** Opening INFORMATION block **

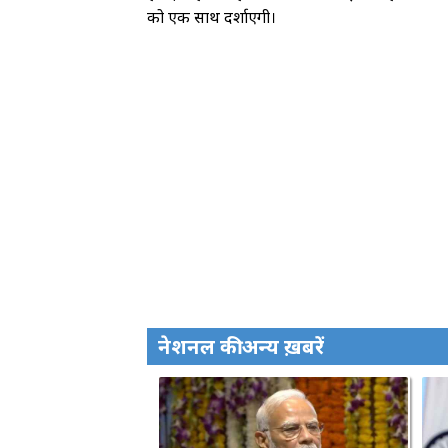
को एक साथ दर्शाएगी।
नेशनल की अन्य ख़बरें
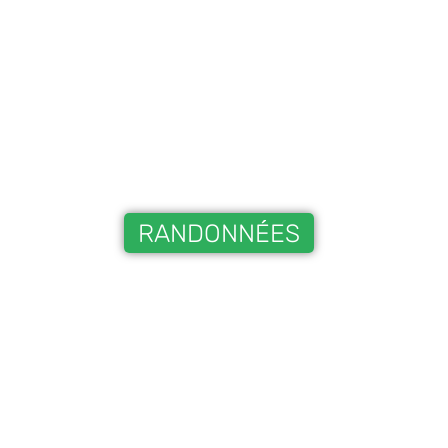
RANDONNÉES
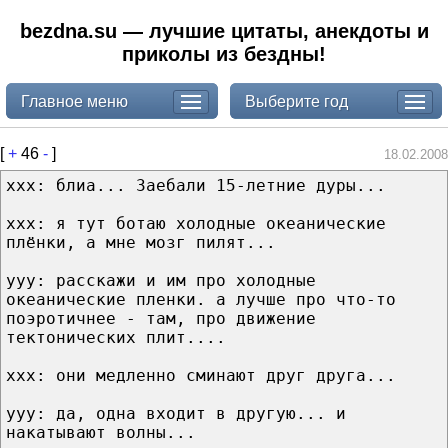
bezdna.su — лучшие цитаты, анекдоты и
приколы из бездны!
Главное меню
Выберите год
[
+
46
-
]
18.02.2008
xxx: блиа... Заебали 15-летние дуры...
xxx: я тут ботаю холодные океанические
плёнки, а мне мозг пилят...
yyy: расскажи и им про холодные
океанические пленки. а лучше про что-то
поэротичнее - там, про движение
тектонических плит....
xxx: они медленно сминают друг друга...
yyy: да, одна входит в другую... и
накатывают волны...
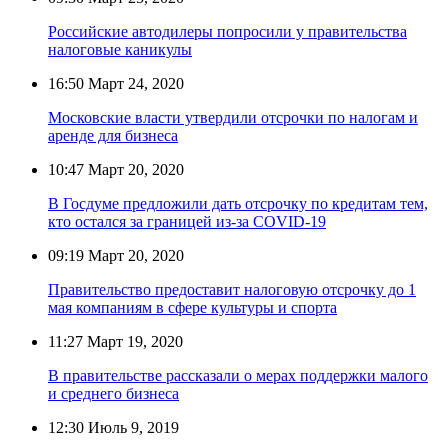
Российские автодилеры попросили у правительства
налоговые каникулы
16:50
Март 24, 2020
Московские власти утвердили отсрочки по налогам и
аренде для бизнеса
10:47
Март 20, 2020
В Госдуме предложили дать отсрочку по кредитам тем,
кто остался за границей из-за COVID-19
09:19
Март 20, 2020
Правительство предоставит налоговую отсрочку до 1
мая компаниям в сфере культуры и спорта
11:27
Март 19, 2020
В правительстве рассказали о мерах поддержки малого
и среднего бизнеса
12:30
Июль 9, 2019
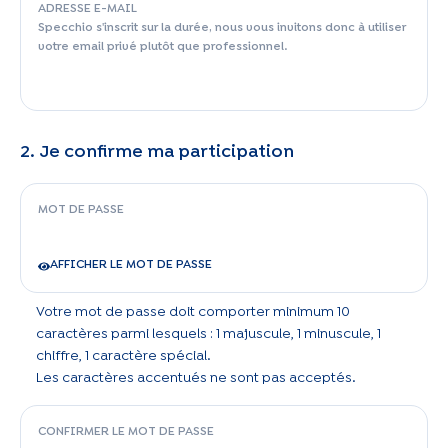
ADRESSE E-MAIL
Specchio s'inscrit sur la durée, nous vous invitons donc à utiliser
votre email privé plutôt que professionnel.
2. Je confirme ma participation
MOT DE PASSE
AFFICHER LE MOT DE PASSE
Votre mot de passe doit comporter minimum 10
caractères parmi lesquels : 1 majuscule, 1 minuscule, 1
chiffre, 1 caractère spécial.
Les caractères accentués ne sont pas acceptés.
CONFIRMER LE MOT DE PASSE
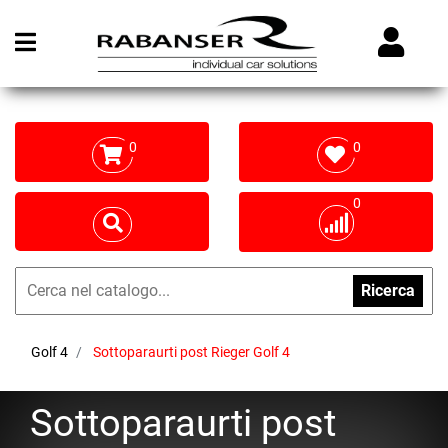
Open menu
0
0
0
Ricerca
Golf 4
Sottoparaurti post Rieger Golf 4
Sottoparaurti post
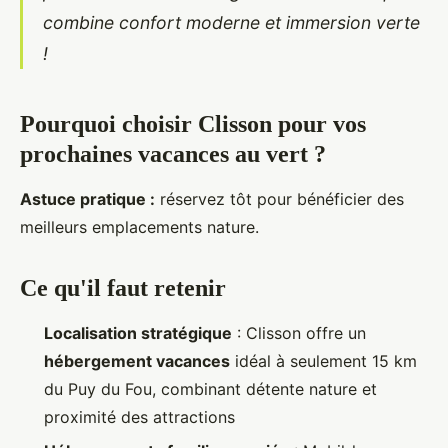
combine confort moderne et immersion verte
!
Pourquoi choisir Clisson pour vos
prochaines vacances au vert ?
Astuce pratique :
réservez tôt pour bénéficier des
meilleurs emplacements nature.
Ce qu'il faut retenir
Localisation stratégique
: Clisson offre un
hébergement vacances
idéal à seulement 15 km
du Puy du Fou, combinant détente nature et
proximité des attractions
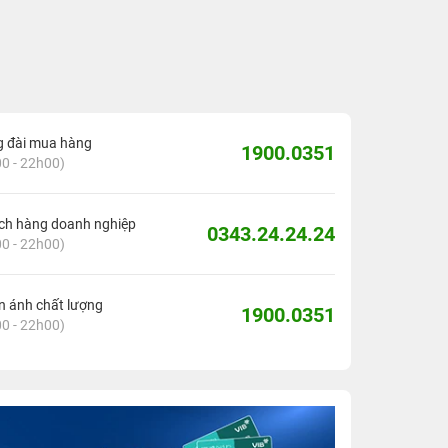
g đài mua hàng
1900.0351
0 - 22h00)
ch hàng doanh nghiệp
0343.24.24.24
0 - 22h00)
 ánh chất lượng
1900.0351
0 - 22h00)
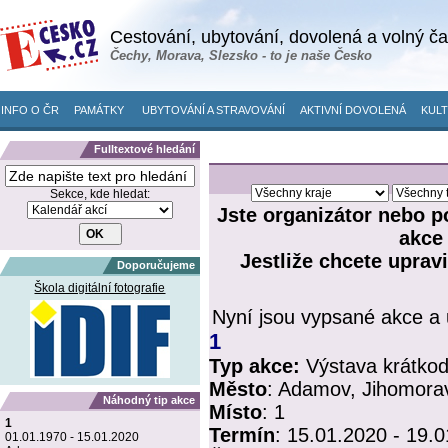
Cestování, ubytování, dovolená a volný č
Čechy, Morava, Slezsko - to je naše Česko
INFO O ČR
PAMÁTKY
UBYTOVÁNÍ A STRAVOVÁNÍ
AKTIVNÍ DOVOLENÁ
KULT
Fulltextové hledání
Sekce, kde hledat:
Jste organizátor nebo p
akce
Jestliže chcete upravi
Doporučujeme
Škola digitální fotografie
Nyní jsou vypsané akce a 
1
Typ akce:
Výstava krátko
Město
:
Adamov, Jihomorav
Náhodný tip akce
Místo
:
1
1
Termín
:
15.01.2020 - 19.
01.01.1970 - 15.01.2020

** Closing INFORMATION block **

**YOUR ASSIGNMENT**
Where the string "Clisson" occurs in a line above, count that line, and report solely the final figure.

**ANSWER TO THIS TASK**
2